If you're a fan of Alan Turing, and interested in the work at Bletchley Park
on the Enigma decryption, and also interested in models of perception and models
of learning, then this
paper will bring it all together for you -- *Banburismus and the Brain:
Decoding the Relationship between Sensory Stimuli, Decisions, and Reward*,
by Joshua Gold and Michael Shadlen.

I've felt for a long time that the "Banburismus" stuff deserves more attention, both on its own terms and in its relationship to the birth of information theory. One reason for the neglect is that its details were classified until a few years ago. Also, Turing never had a chance to write about the general principles of Banburismus because he was busy with other things in the few years before his death, and previous descriptions of the work either focus on the cryptanalytic details or present the general ideas without enough mathematical substance to tell you how to apply them. Gold and Shadlen do a great job of explaining the general principles and why they're important, while also grounding the ideas in enough specifics for you to implement them if you want to. And they also show how to use this perspective to frame research questions about the neuroscience of perception!

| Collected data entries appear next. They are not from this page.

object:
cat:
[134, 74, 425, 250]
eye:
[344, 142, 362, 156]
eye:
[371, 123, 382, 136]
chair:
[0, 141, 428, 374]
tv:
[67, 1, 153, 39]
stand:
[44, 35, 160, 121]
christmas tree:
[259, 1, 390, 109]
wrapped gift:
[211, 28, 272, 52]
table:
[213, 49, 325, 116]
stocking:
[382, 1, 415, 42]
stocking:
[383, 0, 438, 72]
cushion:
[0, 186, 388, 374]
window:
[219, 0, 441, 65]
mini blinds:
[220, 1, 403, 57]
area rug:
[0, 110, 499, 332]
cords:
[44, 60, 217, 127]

There is still an untold story about the relationship between Turing's Banburismus work and the birth of Shannon's information theory. Most of the story will probably never be told, since all the people involved are dead, and there are probably no relevant documents. Turing spent a few months at Bell Labs in 1942-43, as the British representative on a team working out a method for encrypted voice communication, which was implemented in a system that Churchill and Roosevelt used for transatlantic conversations. Given what Turing and Shannon were like, I bet that the Banburismus stuff came up. I don't mean to take anything away from Shannon -- he was clearly one of the most important and original thinkers of the 20th century -- but it's nice to think that Turing had a hand in the origins of the mathematics of information as well as the mathematics of computation.

It's too bad that Gold and Shadlen's paper didn't come out before Neal Stephenson
wrote *Cryptonomicon*, since
its theme would be excellent source of dramatic metaphors. Stephenson's novels
tends to nucleate around odd bits of intellectual history. Wilkin's
"philosophical character" in *Quicksilver*; Julian
Jayne's "bicameral mind" theories (about which more later...) in *The Big U* and *Snowcrash*;
the Enigma decryption in Cryptonomicon.

There's another indirect literary spin-off from Turing's visit to Bell Labs. Stalin was very jealous of the vocoder, and set mathematicians and electrical engineers to work in a prison-camp laboratory to try to create one for him. One of the prisoners working on this project was Aleksandr Isaevich Solzhenitsyn, and his experiences there later became the back-drop to his novel *The First Circle*.